St. Louis. In The Maltese Falcon, you get the classic Hollywood McGuffin, defined by Hitchcock as “something the characters in the story care about, but the audience doesn’t.” McGuffins have always been useful tools for screenwriters, and George Lucas, Steven Spielberg, and their friends took it one step further when making their great Indiana Jones films; since the central character was an archeologist, he was always chasing around after some McGuffin, for no better reason than to put it in a museum, or a wooden box in some government warehouse, at the end of the story. “Soon we’ll have the slipper and can go home,” the Baker says to his wife in Sondheim’s masterpiece Into the Woods. “No more running around the woods looking for strange objects!” And Harry Potter and the Deathly Hallows must be the apotheosis of this kind of story, where there’s this long list of objects and few of them have any genuine interest...they merely serve to propel the story along.
I blather about this here because this Crown of Thorns icon is certainly worthy of a film along the lines of The Red Violin. Theoretically, the Crown of Thorns they gave Jesus made its way to Constantinople, where it was a treasured relic of the Eastern Orthodox Church for many centuries. Then, when the Byzantines were in trouble because of the encroaching Turks, they pawned the relic to the Venetians, with whom they’d long been friends and enemies. France’s King Louis IX leaped at the opportunity to buy the crown from the Venetians, and so it came to France, where he had built the outrageously gorgeous Sainte-Chappelle, one of the most beautiful rooms on Planet Earth, to house it.
(The perfect king of medieval Christendom, Louis 9, later St. Louis, died on crusade; his crown of thorns is nowadays in Nôtre-Dame. During the 1200s, his period, France had the drop on England, fueling Plantagenet inferiority complex with this ‘relic gap’ because they had the crown of thorns and we didn’t!)
A thorn from the crown was given to the Duc de Berry somewhere along the way, before the Renaissance, who built this beautiful reliquary to house it. Later the entire reliquary ended up in the possession of the Hapsburgs, and it spent most of the early modern period in Vienna; a Jewish banker eventually gave it to the British crown, and that’s how the museum got it. They had it off exhibit the day I was there, so I photographed the poster explaining where it was instead.
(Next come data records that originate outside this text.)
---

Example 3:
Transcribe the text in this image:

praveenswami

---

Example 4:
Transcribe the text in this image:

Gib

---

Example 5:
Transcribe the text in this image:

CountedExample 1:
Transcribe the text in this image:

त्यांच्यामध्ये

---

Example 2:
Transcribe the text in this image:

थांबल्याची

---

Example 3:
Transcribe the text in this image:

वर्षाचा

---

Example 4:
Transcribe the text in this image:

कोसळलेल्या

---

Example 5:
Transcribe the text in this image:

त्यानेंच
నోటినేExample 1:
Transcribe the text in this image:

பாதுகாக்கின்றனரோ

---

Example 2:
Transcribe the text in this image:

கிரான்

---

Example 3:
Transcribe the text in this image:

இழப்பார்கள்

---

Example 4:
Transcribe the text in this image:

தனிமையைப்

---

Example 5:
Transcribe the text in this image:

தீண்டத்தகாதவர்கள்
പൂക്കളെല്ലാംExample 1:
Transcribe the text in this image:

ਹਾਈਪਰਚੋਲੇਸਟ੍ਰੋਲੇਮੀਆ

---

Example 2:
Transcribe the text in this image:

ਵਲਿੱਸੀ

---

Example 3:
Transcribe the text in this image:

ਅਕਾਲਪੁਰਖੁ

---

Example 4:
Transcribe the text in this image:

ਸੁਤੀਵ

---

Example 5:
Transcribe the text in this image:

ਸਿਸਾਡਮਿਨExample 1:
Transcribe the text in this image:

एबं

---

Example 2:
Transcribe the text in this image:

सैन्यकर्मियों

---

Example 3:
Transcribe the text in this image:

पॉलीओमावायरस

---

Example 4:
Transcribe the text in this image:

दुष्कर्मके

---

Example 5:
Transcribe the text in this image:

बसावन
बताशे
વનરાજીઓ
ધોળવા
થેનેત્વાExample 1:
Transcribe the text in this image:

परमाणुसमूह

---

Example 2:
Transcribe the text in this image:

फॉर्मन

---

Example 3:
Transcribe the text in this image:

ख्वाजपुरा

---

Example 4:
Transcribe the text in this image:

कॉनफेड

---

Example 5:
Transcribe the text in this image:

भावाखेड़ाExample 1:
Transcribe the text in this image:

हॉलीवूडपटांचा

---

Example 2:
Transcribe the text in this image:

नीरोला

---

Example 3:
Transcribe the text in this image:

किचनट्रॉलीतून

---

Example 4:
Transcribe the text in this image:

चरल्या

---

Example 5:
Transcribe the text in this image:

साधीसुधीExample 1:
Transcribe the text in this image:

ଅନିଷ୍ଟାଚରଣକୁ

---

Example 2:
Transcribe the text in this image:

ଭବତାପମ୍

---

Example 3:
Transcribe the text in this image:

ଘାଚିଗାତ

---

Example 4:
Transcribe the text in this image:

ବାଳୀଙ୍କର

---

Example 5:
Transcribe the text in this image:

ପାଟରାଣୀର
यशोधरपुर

And yet, the important thing here—unlike most of Voldemort’s Horcruxes—is that the thorns that pierced Christ’s head really have devotional power, millions of people think about them everyday. It’s like finding the holy grail, where the first few drops of the blood that’s at the center of the religion got started. Whether or not the relic is real, or has interesting adventures and peregrinations, there’s got to be something real about that much psychic energy.